### Work to be completed
Extract every line of source text from the data below, reproducing it word for word and leaving the pictures out.

### Records to process
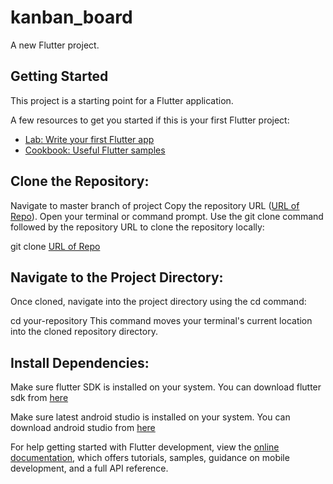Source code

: # kanban_board

A new Flutter project.

## Getting Started

This project is a starting point for a Flutter application.

A few resources to get you started if this is your first Flutter project:

- [Lab: Write your first Flutter app](https://docs.flutter.dev/get-started/codelab)
- [Cookbook: Useful Flutter samples](https://docs.flutter.dev/cookbook)


## Clone the Repository:

Navigate to master branch of project
Copy the repository URL ([URL of Repo](https://github.com/Umar888/kanban-board.git)).
Open your terminal or command prompt.
Use the git clone command followed by the repository URL to clone the repository locally:

git clone [URL of Repo](https://github.com/Umar888/kanban-board.git)

## Navigate to the Project Directory:

Once cloned, navigate into the project directory using the cd command:

cd your-repository
This command moves your terminal's current location into the cloned repository directory.

## Install Dependencies:

Make sure flutter SDK is installed on your system. You can download flutter sdk from [here](https://docs.flutter.dev/get-started/install?gad_source=1&gclid=CjwKCAjwmrqzBhAoEiwAXVpgotPqdCbxxnYFDv2aMbkoRQggyDQ8t6dCUM-P_NJLEBPLQTo1Mwzx2hoCACgQAvD_BwE&gclsrc=aw.ds)

Make sure latest android studio is installed on your system. You can download android studio from [here](https://developer.android.com/studio?gad_source=1&gclid=CjwKCAjwmrqzBhAoEiwAXVpgojzBVaSTS8_OA2wY9cCTzRXfQ-yfDqWCepl7xzHm1cYVedC1MP1ZaxoCYyoQAvD_BwE&gclsrc=aw.ds)






For help getting started with Flutter development, view the
[online documentation](https://docs.flutter.dev/), which offers tutorials,
samples, guidance on mobile development, and a full API reference.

### Result for this exercise
Source code

: # kanban_board

A new Flutter project.

## Getting Started

This project is a starting point for a Flutter application.

A few resources to get you started if this is your first Flutter project:

- [Lab: Write your first Flutter app](https://docs.flutter.dev/get-started/codelab)
- [Cookbook: Useful Flutter samples](https://docs.flutter.dev/cookbook)


## Clone the Repository:

Navigate to master branch of project
Copy the repository URL ([URL of Repo](https://github.com/Umar888/kanban-board.git)).
Open your terminal or command prompt.
Use the git clone command followed by the repository URL to clone the repository locally:

git clone [URL of Repo](https://github.com/Umar888/kanban-board.git)

## Navigate to the Project Directory:

Once cloned, navigate into the project directory using the cd command:

cd your-repository
This command moves your terminal's current location into the cloned repository directory.

## Install Dependencies:

Make sure flutter SDK is installed on your system. You can download flutter sdk from [here](https://docs.flutter.dev/get-started/install?gad_source=1&gclid=CjwKCAjwmrqzBhAoEiwAXVpgotPqdCbxxnYFDv2aMbkoRQggyDQ8t6dCUM-P_NJLEBPLQTo1Mwzx2hoCACgQAvD_BwE&gclsrc=aw.ds)

Make sure latest android studio is installed on your system. You can download android studio from [here](https://developer.android.com/studio?gad_source=1&gclid=CjwKCAjwmrqzBhAoEiwAXVpgojzBVaSTS8_OA2wY9cCTzRXfQ-yfDqWCepl7xzHm1cYVedC1MP1ZaxoCYyoQAvD_BwE&gclsrc=aw.ds)






For help getting started with Flutter development, view the
[online documentation](https://docs.flutter.dev/), which offers tutorials,
samples, guidance on mobile development, and a full API reference.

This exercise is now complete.